**Document text:**
[Begin]

Ruby: Checking for East Asian Width (Unicode)
Asked Answered
N

3

6

Using Ruby, I have to output strings in an columnar format to the terminal. Something like this:

| row 1     | a string here     | etc
| row 2     | another string    | etc

I can do this fine with Latin UTF8 characters using String#ljust and %s.

But a problem arises when the characters are Korean, Chinese, etc. The columns simply won't align when there are rows of English interspersed with rows containing Korean, etc.

How can I get column alignment here? Is there a way to output Asian characters in the equivalent of a fixed-width font? How about for documents that are meant to be displayed and edited in Vim?

Nod answered 13/1, 2011 at 15:53 Comment(6)

[End]

**Supplied information:**
[Begin]

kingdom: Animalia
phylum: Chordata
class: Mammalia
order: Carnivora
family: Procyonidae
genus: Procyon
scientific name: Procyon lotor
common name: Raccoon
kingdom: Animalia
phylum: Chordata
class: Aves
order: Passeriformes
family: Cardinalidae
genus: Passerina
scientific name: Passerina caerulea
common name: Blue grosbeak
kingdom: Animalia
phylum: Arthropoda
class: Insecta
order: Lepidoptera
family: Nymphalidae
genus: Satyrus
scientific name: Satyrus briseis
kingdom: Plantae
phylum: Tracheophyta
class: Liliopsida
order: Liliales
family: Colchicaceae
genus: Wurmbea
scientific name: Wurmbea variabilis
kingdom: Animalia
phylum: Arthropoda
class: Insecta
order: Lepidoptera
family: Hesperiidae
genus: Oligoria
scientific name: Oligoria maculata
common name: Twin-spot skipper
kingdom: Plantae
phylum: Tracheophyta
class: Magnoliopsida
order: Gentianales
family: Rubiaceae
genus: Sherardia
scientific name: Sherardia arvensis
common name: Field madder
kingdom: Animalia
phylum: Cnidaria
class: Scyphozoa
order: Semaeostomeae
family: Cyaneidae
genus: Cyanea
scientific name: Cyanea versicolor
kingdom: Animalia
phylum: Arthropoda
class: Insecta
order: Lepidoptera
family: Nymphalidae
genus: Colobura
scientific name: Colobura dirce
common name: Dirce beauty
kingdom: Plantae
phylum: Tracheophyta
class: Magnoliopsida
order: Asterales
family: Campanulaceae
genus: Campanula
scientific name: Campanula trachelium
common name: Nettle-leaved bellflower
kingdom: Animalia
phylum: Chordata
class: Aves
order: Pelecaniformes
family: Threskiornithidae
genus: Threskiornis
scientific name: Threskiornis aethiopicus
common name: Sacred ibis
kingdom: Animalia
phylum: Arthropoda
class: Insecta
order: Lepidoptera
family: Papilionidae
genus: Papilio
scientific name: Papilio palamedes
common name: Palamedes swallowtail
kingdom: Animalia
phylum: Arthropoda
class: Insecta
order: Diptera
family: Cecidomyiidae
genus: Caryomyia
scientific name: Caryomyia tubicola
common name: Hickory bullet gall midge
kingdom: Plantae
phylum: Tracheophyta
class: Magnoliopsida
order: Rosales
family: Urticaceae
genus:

[End]

**Aim:**
Transcribe the passage from the Ruby column-alignment question, beginning at the words "Asked Answered" and stopping after "String#ljust and %s.".

**Completed task:**
Asked Answered
N

3

6

Using Ruby, I have to output strings in an columnar format to the terminal. Something like this:

| row 1     | a string here     | etc
| row 2     | another string    | etc

I can do this fine with Latin UTF8 characters using String#ljust and %s.